AHA noted that only 23% of members surveyed “always” or “frequently” get notices of upcoming shortages; the majority “rarely” or “never” are informed. And 99% of hospitals have had a shortage situation in the first six months of this year, with 44% having 21 or more shortages. But one of their other data points is revealing: 85% of respondents have “purchased excess inventory” of short-supply drugs—which itself can intensify a short-supply situation.
Meanwhile, NCPD, whose members are small independent wholesalers, is fighting the accusation that they are “hoarding” drugs and then turning around and “gouging” customers. First of all, says Karen Moody, NCPD president, independent distributors are inherently unable to accumulate excess inventory, because their businesses generally run on a short inventory cycle themselves—and one of the interesting attributes of generic-drug distribution is that unless a distributor has an ADR (authorized distributor of record) arrangement with a manufacturer, they are unable to return expired or unused product.
The pricing issue cuts both ways: Pat Earl, a distributor affiliated with NCPD, notes that one of the short-supply drugs, propofol (an anesthetic needed for surgery), has a wholesale acquisition cost of around $5.60 per 20-ml vial, while its GPO price can be as low as 48 cents—a 92% discount. Factor in distributors buying at the WAC price and adding in the cost of overnight shipping to make an emergency delivery, and prices increases of 1,000% or more over the “contract” price can be seen. (Another well-known attribute of the US’s drug distribution system is that except in out-of-the-ordinary situations, buyers don’t pay delivery charges for shipments.)

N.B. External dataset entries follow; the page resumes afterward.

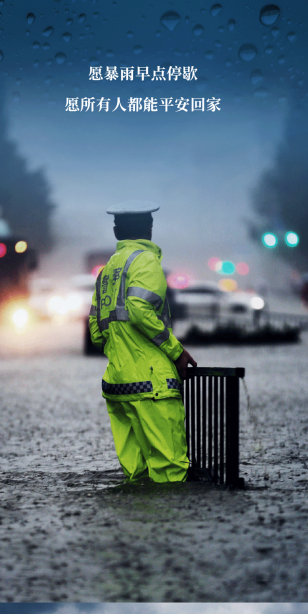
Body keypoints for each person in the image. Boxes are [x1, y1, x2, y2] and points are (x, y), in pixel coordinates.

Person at [89, 206, 197, 483]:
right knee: (171, 473)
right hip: (153, 384)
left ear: (116, 232)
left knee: (136, 477)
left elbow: (96, 331)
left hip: (117, 385)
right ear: (150, 229)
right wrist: (176, 351)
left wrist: (121, 352)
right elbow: (138, 309)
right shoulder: (145, 260)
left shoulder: (108, 270)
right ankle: (168, 527)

Further, while the Premier report cited a high volume of solicitations from purported sources of short-supply drugs, Moody can offer a comparable high volume of requests from hospital pharmacy directors—more evidence of a real shortage, but also one indicative of buy-side as well as sell-side pressure. “Independent distributors like us exist to fill gaps in supply from the major wholesalers, who are our primary sources of supply, and the rigidity of current buyer-supplier relationships. But we exist by meeting our customers’ requests, and not by abusing them with exorbitant prices.”